One of the most complicated decisions in developing any new programming language today must surely be where to draw the line separating standard library facilities from those to be provided externally. Provide too little, and you get a zillion incompatible external implementations popping up (C++ and strings; JavaScript and DOM manipulations). On the other hand, go too far, and you get your entire community relying on mediocre facilities, or worse, multiple competing facilities in your own standard (Java and GUIs; D in general). Likewise, if you have a common repository for additional libraries, you can be too restrictive on contributions and wind up with many basics still not covered (C++ and Boost) or you can be too open and wind up with a whole load of substandard or incomplete junk (Perl and CPAN).

1 comments

Yes, Java is not elevated to great language status by the wealth of libraries.
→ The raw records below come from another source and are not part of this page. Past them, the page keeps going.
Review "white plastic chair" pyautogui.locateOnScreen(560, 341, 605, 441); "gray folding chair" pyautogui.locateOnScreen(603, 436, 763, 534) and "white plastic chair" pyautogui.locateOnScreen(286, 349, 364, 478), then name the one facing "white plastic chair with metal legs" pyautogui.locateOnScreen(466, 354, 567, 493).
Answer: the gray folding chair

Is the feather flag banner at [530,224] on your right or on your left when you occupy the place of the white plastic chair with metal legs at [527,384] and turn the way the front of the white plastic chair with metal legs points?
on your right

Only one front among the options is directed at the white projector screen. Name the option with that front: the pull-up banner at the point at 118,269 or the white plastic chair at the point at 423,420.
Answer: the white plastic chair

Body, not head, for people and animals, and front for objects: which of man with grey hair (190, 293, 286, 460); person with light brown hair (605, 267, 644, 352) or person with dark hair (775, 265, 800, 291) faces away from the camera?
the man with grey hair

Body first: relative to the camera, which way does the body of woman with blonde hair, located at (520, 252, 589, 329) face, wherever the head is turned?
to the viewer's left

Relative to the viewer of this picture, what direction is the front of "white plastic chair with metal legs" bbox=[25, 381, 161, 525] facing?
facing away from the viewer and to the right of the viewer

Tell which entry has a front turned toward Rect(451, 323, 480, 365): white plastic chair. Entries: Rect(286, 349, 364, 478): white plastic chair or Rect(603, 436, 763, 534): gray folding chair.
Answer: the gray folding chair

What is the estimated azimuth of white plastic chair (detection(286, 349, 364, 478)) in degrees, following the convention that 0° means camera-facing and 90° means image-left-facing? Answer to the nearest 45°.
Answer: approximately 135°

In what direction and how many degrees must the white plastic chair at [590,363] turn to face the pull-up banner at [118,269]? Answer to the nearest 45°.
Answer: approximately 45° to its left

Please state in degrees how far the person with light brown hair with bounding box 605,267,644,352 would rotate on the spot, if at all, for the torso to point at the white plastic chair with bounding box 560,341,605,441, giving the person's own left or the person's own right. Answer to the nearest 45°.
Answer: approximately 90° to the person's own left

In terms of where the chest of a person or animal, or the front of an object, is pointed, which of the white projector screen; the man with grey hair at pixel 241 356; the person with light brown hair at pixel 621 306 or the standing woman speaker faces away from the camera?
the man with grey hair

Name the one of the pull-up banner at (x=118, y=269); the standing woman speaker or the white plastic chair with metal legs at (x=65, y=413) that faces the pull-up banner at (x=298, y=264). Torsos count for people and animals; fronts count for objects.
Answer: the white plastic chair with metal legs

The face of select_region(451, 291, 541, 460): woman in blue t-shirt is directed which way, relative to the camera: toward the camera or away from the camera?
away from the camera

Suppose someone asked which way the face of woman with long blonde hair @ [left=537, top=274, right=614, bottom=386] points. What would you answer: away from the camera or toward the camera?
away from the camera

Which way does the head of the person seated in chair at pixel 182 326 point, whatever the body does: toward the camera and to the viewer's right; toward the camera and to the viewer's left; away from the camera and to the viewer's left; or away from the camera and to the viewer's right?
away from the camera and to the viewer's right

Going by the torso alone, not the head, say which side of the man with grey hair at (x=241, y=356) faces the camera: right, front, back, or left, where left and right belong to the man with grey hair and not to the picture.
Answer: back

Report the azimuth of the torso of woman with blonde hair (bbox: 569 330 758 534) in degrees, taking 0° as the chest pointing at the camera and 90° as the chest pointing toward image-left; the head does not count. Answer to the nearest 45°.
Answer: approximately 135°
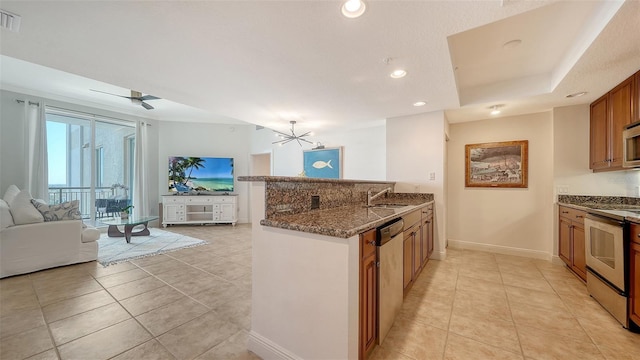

It gets the job done and it is possible to be productive with it, but many times you have to fight it. The language drags the libraries down in this case. In most other modern languages, I would say the libraries are what matters.

Racket has a decent repository (PLaneT) for libraries and easy ways to wrap C libraries.

Exactly. Looking from the other side, I suspect Java's much more comprehensive library caused more programmers to favour it over C++ than Java's garbage collection ever did.

I think the almost symbiotic relationship between C# and the .Net libraries today is an interesting case. It seems clear that several of the language features added to C# (or the underlying .Net execution model, if you prefer) in recent years were motivated by particular ways of working with the libraries. Usually, we see mostly one-way traffic, with standard libraries trying to paper over any cracks in the underlying language.